TASK TO CARRY OUT
Copy every line of the following material word for word, without the images.

Stored data
* * *

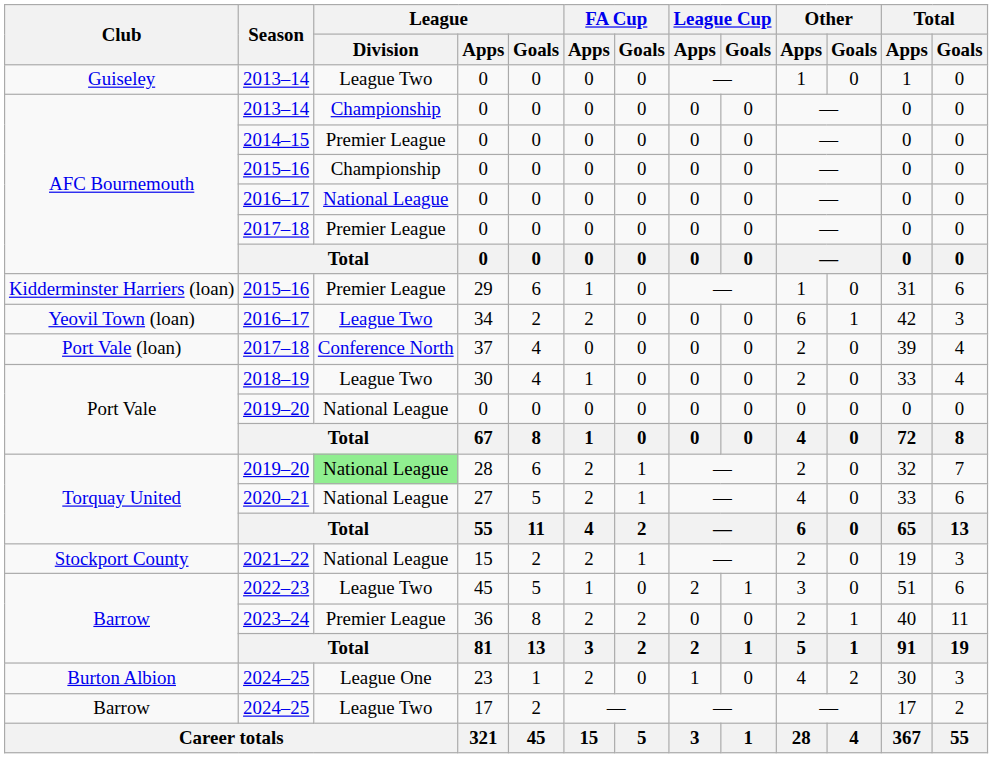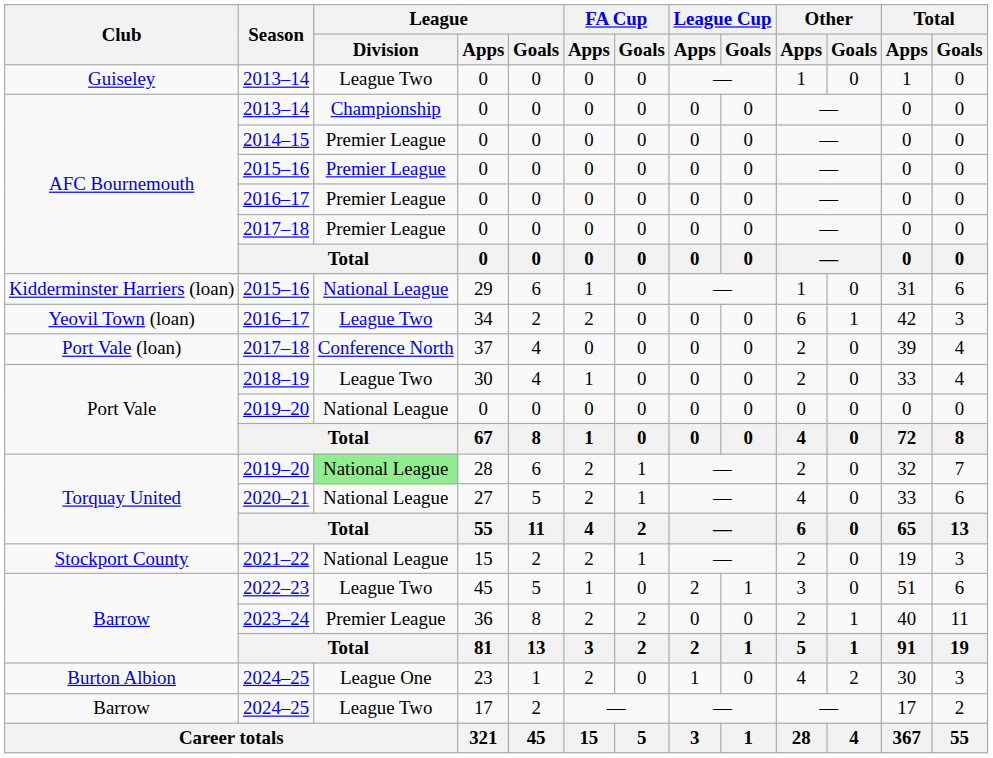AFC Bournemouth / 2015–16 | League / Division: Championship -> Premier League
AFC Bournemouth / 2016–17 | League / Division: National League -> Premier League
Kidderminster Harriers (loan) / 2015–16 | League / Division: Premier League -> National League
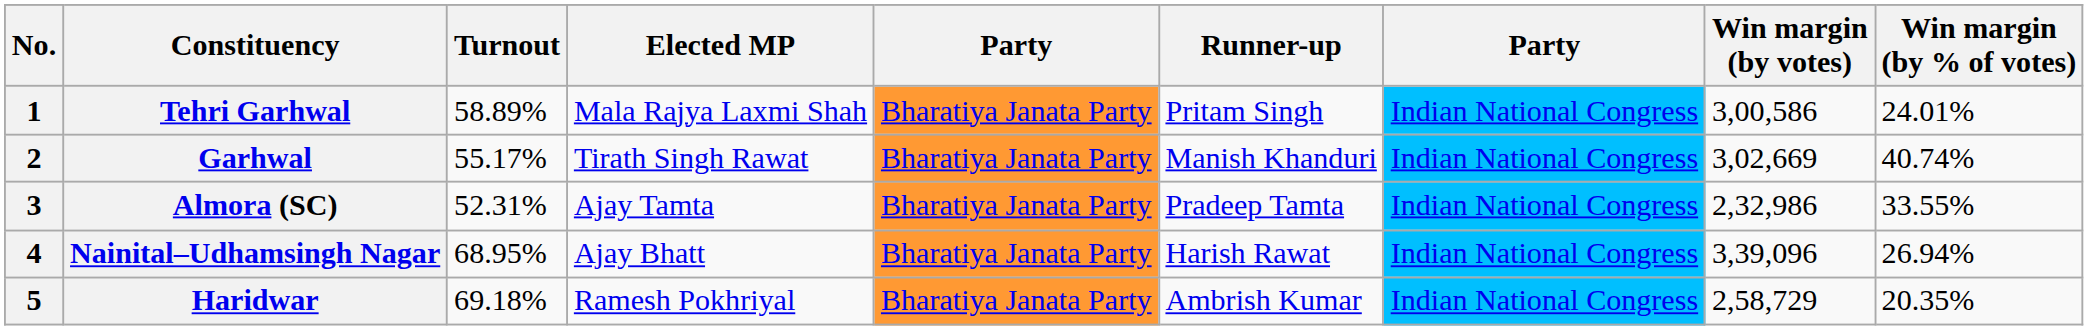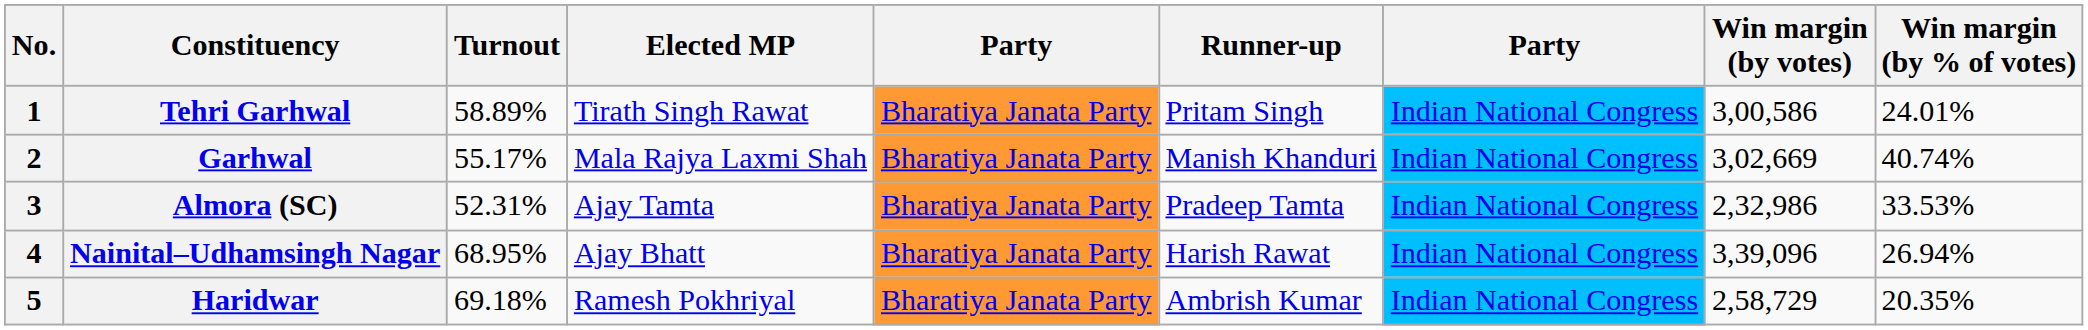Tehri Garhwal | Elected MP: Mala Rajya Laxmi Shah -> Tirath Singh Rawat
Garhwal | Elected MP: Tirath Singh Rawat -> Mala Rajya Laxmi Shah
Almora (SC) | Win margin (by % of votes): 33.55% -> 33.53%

* * *

FULL RESPONSE
AFC Bournemouth / 2015–16 | League / Division: Championship -> Premier League
AFC Bournemouth / 2016–17 | League / Division: National League -> Premier League
Kidderminster Harriers (loan) / 2015–16 | League / Division: Premier League -> National League
Tehri Garhwal | Elected MP: Mala Rajya Laxmi Shah -> Tirath Singh Rawat
Garhwal | Elected MP: Tirath Singh Rawat -> Mala Rajya Laxmi Shah
Almora (SC) | Win margin (by % of votes): 33.55% -> 33.53%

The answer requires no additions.